Question

Eight drops of mercury of equal radii and possessing equal charges combine to form a big drop. The capacitance of bigger drop as compared to capacitance of each individual

• A. 8 times
• B. 32 times
• C. 2 times
• D. 16 times

Answer 1

Answer: (C)

2 times

Answer 2

The problem involves the combination of multiple small mercury drops to form a larger drop. We need to determine how the capacitance changes.

1. Relation between radii:

When $N$ small drops of radius $r$ combine to form one big drop of radius $R$, the total volume remains conserved. Given $N = 8$ small drops.

Volume of $N$ small drops = Volume of 1 big drop $N \cdot \frac{4}{3}\pi r^3 = \frac{4}{3}\pi R^3$ $8 \cdot \frac{4}{3}\pi r^3 = \frac{4}{3}\pi R^3$ $8r^3 = R^3$

Taking the cube root of both sides: $R = (8)^{\frac{1}{3}} \cdot r$ $R = 2r$

So, the radius of the big drop is twice the radius of a small drop.

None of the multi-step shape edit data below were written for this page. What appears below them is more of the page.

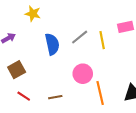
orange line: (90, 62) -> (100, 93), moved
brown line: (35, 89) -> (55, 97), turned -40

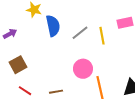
blue semicircle: (52, 44) -> (53, 26), moved

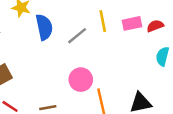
yellow line: (102, 36) -> (103, 21), moved

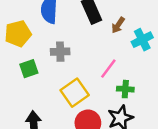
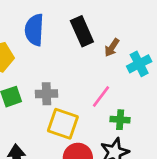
gray cross: (60, 52) -> (47, 94), moved
yellow square: (75, 93) -> (63, 124), turned -36

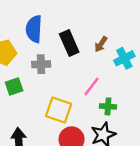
black rectangle: (82, 31) -> (69, 43), moved
gray cross: (47, 94) -> (41, 64), moved

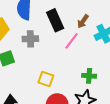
pink line: (92, 86) -> (72, 41), moved
yellow square: (59, 110) -> (46, 79), size x0.7

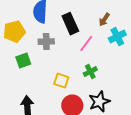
brown arrow: (83, 21) -> (104, 20), moved
green cross: (89, 76) -> (90, 72), moved, turned -32

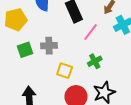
gray cross: (46, 42) -> (49, 46), moved

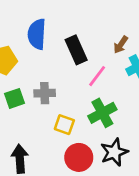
green cross: (95, 61) -> (102, 113), size x1.5

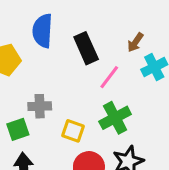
gray cross: (45, 93) -> (40, 106), moved
green square: (14, 98) -> (18, 129), moved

2. Capacitance of a spherical conductor:

The capacitance $C$ of an isolated spherical conductor of radius $x$ in a medium of permittivity $\varepsilon$ (or $\varepsilon_0$ for vacuum/air) is given by: $C = 4\pi\varepsilon_0 x$

For a small drop: $C_{\text{small}} = 4\pi\varepsilon_0 r$

For the big drop: $C_{\text{big}} = 4\pi\varepsilon_0 R$

3. Comparison of capacitances:

Substitute $R = 2r$ into the equation for $C_{\text{big}}$: $C_{\text{big}} = 4\pi\varepsilon_0 (2r)$ $C_{\text{big}} = 2 \cdot (4\pi\varepsilon_0 r)$

Since $C_{\text{small}} = 4\pi\varepsilon_0 r$, we can write: $C_{\text{big}} = 2 \cdot C_{\text{small}}$

Therefore, the capacitance of the bigger drop is 2 times the capacitance of each individual small drop.